::: Information shown

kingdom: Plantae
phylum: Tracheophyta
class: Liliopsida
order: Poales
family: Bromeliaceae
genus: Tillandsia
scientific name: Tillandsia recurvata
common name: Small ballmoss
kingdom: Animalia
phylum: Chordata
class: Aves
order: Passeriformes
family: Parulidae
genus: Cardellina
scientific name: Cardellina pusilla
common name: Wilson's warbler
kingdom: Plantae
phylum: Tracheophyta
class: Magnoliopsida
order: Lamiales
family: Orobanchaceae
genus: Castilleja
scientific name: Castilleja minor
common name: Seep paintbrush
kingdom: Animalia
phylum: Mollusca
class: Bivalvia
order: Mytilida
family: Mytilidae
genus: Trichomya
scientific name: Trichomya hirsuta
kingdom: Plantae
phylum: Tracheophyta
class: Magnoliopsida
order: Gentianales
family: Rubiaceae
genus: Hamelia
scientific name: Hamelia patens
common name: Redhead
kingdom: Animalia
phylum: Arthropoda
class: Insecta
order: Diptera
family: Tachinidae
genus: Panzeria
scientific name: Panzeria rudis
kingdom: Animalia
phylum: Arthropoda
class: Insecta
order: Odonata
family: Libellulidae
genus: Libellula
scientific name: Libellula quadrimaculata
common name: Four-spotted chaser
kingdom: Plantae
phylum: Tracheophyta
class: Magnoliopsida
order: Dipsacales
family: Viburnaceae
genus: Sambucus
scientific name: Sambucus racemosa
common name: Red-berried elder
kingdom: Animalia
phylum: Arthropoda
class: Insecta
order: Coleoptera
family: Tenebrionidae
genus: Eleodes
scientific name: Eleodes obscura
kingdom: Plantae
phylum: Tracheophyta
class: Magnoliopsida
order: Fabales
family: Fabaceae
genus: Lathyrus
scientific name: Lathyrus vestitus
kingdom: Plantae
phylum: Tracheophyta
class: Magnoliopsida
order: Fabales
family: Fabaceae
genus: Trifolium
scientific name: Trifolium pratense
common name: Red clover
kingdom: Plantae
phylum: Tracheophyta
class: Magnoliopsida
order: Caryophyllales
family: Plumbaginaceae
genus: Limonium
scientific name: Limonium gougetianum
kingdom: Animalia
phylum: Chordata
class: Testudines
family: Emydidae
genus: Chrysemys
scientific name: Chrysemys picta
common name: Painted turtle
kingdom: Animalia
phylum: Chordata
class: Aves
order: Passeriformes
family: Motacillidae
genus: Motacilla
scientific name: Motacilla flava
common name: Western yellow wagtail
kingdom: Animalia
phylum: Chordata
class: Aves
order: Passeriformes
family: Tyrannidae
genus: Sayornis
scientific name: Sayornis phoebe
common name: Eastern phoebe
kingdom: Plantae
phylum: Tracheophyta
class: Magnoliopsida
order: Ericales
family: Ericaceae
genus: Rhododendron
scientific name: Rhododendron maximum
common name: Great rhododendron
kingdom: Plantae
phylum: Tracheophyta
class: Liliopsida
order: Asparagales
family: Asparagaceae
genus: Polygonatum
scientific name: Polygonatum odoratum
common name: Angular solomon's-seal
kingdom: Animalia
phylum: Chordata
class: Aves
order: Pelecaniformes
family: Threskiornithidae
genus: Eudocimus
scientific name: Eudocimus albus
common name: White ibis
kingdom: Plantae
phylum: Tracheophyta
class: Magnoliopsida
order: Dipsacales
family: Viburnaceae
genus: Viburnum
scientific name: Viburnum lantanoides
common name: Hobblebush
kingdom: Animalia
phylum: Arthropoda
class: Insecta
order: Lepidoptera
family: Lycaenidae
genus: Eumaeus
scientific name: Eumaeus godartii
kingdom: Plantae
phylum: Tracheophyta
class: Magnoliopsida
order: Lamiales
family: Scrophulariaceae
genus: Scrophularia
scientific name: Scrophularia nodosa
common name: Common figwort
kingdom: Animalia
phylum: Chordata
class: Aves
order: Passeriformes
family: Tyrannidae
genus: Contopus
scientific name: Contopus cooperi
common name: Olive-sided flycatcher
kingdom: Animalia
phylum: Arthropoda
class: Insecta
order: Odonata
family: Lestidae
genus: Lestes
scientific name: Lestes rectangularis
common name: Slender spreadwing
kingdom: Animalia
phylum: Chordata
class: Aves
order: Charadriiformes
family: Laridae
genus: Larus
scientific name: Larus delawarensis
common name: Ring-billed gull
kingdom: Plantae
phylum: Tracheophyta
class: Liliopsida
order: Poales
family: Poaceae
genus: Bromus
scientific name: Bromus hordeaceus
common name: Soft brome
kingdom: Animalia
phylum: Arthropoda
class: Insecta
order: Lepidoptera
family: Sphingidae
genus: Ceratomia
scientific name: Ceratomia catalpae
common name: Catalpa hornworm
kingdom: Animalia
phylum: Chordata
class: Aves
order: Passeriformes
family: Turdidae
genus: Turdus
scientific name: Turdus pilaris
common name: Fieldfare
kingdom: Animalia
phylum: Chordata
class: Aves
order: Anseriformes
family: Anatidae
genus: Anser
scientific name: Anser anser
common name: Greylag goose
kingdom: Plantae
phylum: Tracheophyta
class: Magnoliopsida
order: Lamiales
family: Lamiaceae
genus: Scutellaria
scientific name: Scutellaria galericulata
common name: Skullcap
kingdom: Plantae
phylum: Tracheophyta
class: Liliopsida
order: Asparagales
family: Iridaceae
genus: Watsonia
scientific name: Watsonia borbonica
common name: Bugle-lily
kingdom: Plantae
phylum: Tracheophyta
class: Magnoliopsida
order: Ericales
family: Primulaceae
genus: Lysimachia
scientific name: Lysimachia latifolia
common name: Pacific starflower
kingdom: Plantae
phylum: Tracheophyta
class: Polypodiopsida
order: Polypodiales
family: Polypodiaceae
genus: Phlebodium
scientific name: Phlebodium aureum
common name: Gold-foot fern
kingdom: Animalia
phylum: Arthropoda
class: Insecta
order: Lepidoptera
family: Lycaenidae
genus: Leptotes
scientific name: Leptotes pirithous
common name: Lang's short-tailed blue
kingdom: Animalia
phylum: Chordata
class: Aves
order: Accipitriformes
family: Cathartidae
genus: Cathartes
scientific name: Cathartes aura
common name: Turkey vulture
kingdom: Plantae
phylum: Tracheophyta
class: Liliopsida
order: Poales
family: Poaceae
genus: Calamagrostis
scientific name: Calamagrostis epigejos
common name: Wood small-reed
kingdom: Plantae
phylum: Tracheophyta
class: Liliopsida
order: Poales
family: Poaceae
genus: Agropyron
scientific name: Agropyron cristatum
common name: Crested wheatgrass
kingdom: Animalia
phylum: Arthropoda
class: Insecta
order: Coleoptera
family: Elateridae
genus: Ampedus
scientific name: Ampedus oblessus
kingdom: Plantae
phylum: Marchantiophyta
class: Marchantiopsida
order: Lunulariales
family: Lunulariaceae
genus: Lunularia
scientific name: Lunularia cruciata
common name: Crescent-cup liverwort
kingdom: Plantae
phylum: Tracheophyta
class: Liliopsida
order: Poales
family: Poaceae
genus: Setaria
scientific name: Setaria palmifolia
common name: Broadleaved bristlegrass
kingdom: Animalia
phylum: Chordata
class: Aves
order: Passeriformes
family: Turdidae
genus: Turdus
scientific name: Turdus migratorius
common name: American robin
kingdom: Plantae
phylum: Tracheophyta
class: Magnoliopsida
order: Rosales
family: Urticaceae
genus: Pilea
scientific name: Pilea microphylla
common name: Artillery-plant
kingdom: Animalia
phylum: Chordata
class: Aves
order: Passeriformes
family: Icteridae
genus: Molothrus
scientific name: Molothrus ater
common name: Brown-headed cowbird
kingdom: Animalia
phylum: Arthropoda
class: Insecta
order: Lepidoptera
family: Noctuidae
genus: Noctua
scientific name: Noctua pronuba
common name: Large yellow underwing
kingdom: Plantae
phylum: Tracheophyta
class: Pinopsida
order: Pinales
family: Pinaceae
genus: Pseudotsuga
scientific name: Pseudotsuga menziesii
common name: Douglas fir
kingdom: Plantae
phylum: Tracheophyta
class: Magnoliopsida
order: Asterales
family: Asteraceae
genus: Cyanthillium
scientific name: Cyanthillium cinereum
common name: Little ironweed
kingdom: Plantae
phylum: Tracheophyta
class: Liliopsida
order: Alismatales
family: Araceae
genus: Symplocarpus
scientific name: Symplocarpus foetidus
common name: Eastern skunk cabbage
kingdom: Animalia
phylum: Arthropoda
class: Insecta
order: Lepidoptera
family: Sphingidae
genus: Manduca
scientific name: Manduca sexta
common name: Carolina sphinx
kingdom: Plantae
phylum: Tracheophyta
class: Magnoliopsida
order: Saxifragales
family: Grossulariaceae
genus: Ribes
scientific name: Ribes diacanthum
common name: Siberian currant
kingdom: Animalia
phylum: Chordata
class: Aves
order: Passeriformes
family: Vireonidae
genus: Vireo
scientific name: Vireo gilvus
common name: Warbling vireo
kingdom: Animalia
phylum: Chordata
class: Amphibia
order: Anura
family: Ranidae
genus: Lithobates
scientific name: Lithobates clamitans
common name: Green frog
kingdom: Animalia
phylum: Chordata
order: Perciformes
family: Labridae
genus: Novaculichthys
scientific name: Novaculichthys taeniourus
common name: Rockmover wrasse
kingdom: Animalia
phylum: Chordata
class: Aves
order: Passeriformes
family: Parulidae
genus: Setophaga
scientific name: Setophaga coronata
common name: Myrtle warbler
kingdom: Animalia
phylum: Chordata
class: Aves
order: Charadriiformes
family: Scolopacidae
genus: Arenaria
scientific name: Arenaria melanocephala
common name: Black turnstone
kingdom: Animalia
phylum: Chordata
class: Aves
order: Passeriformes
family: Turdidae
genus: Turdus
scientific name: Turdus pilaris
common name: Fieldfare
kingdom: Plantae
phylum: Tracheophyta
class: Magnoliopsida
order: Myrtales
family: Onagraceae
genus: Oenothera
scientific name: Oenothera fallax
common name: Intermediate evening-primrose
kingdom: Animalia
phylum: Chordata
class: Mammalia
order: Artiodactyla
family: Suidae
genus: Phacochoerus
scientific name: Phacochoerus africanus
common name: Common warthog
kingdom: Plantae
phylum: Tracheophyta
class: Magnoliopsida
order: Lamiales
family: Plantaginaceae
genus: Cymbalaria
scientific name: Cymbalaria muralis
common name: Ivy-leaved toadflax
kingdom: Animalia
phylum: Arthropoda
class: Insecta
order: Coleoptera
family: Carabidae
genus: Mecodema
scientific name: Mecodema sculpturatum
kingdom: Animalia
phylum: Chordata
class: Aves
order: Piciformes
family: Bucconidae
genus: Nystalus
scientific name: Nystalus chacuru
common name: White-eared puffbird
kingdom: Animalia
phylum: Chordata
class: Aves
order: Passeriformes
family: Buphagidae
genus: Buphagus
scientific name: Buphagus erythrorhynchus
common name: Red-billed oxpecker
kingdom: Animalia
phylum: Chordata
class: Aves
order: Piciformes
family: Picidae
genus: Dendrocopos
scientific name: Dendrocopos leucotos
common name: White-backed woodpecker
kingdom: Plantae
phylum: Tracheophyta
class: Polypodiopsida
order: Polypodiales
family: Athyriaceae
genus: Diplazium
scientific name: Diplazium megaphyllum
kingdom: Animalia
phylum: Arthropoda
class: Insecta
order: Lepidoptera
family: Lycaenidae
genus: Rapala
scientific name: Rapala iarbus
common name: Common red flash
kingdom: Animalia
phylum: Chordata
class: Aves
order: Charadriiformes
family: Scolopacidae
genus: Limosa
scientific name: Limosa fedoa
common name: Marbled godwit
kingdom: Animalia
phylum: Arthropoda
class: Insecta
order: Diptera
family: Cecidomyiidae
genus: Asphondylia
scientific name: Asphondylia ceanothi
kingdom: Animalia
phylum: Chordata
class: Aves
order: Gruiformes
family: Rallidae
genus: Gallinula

::::::

◆ To do
Recast the lines from the start of the records through the line containing "family: Emydidae" as a numbered list, omitting any blank lines. Include both the first line and that final line, and nothing beyond them.

◆ Worked solution
1. kingdom: Plantae
2. phylum: Tracheophyta
3. class: Liliopsida
4. order: Poales
5. family: Bromeliaceae
6. genus: Tillandsia
7. scientific name: Tillandsia recurvata
8. common name: Small ballmoss
9. kingdom: Animalia
10. phylum: Chordata
11. class: Aves
12. order: Passeriformes
13. family: Parulidae
14. genus: Cardellina
15. scientific name: Cardellina pusilla
16. common name: Wilson's warbler
17. kingdom: Plantae
18. phylum: Tracheophyta
19. class: Magnoliopsida
20. order: Lamiales
21. family: Orobanchaceae
22. genus: Castilleja
23. scientific name: Castilleja minor
24. common name: Seep paintbrush
25. kingdom: Animalia
26. phylum: Mollusca
27. class: Bivalvia
28. order: Mytilida
29. family: Mytilidae
30. genus: Trichomya
31. scientific name: Trichomya hirsuta
32. kingdom: Plantae
33. phylum: Tracheophyta
34. class: Magnoliopsida
35. order: Gentianales
36. family: Rubiaceae
37. genus: Hamelia
38. scientific name: Hamelia patens
39. common name: Redhead
40. kingdom: Animalia
41. phylum: Arthropoda
42. class: Insecta
43. order: Diptera
44. family: Tachinidae
45. genus: Panzeria
46. scientific name: Panzeria rudis
47. kingdom: Animalia
48. phylum: Arthropoda
49. class: Insecta
50. order: Odonata
51. family: Libellulidae
52. genus: Libellula
53. scientific name: Libellula quadrimaculata
54. common name: Four-spotted chaser
55. kingdom: Plantae
56. phylum: Tracheophyta
57. class: Magnoliopsida
58. order: Dipsacales
59. family: Viburnaceae
60. genus: Sambucus
61. scientific name: Sambucus racemosa
62. common name: Red-berried elder
63. kingdom: Animalia
64. phylum: Arthropoda
65. class: Insecta
66. order: Coleoptera
67. family: Tenebrionidae
68. genus: Eleodes
69. scientific name: Eleodes obscura
70. kingdom: Plantae
71. phylum: Tracheophyta
72. class: Magnoliopsida
73. order: Fabales
74. family: Fabaceae
75. genus: Lathyrus
76. scientific name: Lathyrus vestitus
77. kingdom: Plantae
78. phylum: Tracheophyta
79. class: Magnoliopsida
80. order: Fabales
81. family: Fabaceae
82. genus: Trifolium
83. scientific name: Trifolium pratense
84. common name: Red clover
85. kingdom: Plantae
86. phylum: Tracheophyta
87. class: Magnoliopsida
88. order: Caryophyllales
89. family: Plumbaginaceae
90. genus: Limonium
91. scientific name: Limonium gougetianum
92. kingdom: Animalia
93. phylum: Chordata
94. class: Testudines
95. family: Emydidae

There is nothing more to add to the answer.